Diegel: Bei der N-Düngung darf nicht gespart werden, dies ist auch meine Erfahrung. In fünf Gaben bringe ich insgesamt 210kg N auf den Hektar. Bei P und K reichen in der Regel 60kg/ha aus. Alle Nährstoffe werden streng nach Bodenprobe berechnet. Zusätzlich düngen wir mindestens 20kgS, die Spurennährstoffe werden zusammen mit der Fungizidbehandlung ausgebracht.
Schneider: In Thüringen gibt es derzeit gute Vermarktungschancen für Brotweizen. Gefragt sind sichere B-Qualitäten für Grundmahlweizen mit Proteingehalten zwischen 12 und 12,5 Prozent. Diese Werte lassen sich über die Düngung gezielt ansteuern. Die Höhe der ersten, eher verhaltenen, N-Gabe richtet sich auch nach Anzahl der Triebe. Je weniger Triebe, desto stärker die Andüngung. Die 2. Gabe erfolgt mit 80-100kg N/ha ins Schossen, weil dann in der Regel ausreichend Feuchtigkeit zur Verfügung steht.
Welche weiteren Pflanzenschutzmaßnahmen erachten Sie für wichtig, vor allem auch hinsichtlich des zurückliegenden, milden Winters?
Erdbrügge: Unabhängig von der Witterung ist eine rechtzeitige CCC-Behandlung empfehlenswert. Auch diese Maßnahme fördert die Bestockung im Frühjahr. Strobilurine setze ich bewusst spät ein, etwa zum Zeitpunkt des Ährenschiebens, weil ich damit einen hervorragenden Greening-Effekt erziele.

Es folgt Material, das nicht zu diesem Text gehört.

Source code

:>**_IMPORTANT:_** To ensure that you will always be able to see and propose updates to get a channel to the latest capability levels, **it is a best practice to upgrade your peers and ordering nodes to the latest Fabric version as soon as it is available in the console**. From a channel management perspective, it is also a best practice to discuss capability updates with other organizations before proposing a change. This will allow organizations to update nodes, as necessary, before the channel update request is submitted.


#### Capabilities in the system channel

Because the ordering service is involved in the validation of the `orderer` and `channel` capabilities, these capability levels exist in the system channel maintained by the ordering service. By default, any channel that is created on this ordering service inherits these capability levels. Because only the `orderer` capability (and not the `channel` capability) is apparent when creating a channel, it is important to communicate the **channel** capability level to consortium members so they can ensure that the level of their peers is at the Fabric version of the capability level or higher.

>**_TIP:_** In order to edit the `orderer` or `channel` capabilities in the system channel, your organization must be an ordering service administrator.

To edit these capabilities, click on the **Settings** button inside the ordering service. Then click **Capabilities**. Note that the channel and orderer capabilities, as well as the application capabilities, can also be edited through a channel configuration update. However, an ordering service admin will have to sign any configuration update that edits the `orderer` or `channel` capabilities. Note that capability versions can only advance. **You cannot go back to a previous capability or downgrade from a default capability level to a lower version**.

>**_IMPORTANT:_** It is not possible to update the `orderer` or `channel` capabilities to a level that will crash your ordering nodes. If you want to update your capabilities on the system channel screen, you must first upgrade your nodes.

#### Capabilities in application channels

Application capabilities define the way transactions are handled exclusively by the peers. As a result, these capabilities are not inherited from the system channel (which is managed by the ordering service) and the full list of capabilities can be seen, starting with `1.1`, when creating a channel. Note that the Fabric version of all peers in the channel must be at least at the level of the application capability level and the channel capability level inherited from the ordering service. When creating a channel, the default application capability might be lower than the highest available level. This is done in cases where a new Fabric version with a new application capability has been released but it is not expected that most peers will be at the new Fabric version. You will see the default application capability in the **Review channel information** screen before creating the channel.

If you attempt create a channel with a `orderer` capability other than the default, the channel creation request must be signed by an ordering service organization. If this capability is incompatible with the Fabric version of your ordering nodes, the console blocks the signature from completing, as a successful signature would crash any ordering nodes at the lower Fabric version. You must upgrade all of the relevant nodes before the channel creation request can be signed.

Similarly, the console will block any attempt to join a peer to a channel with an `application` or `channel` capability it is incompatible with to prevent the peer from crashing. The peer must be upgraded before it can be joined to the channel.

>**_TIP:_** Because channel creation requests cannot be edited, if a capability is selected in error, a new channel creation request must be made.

Diegel: Hybridweizen muss hohe Leistungen erbringen, entsprechend muss man ihn mit entsprechenden Maßnahmen unterstützen. Eine Ährenabschlussbehandlung ist deshalb ein Muss.
Wickenhagen: Ich bin in diesem Frühjahr mit Wachstumsreglern etwas reduzierter in den Bestand gegangen und habe die Behandlung vor Ostern noch einmal wiederholt. Ansonsten müssen wir in diesem Jahr sehr wachsam sein. Ein Halmbruch- und Mehltaujahr ist zu befürchten.
Wir danken Ihnen für dieses interessante Gespräch.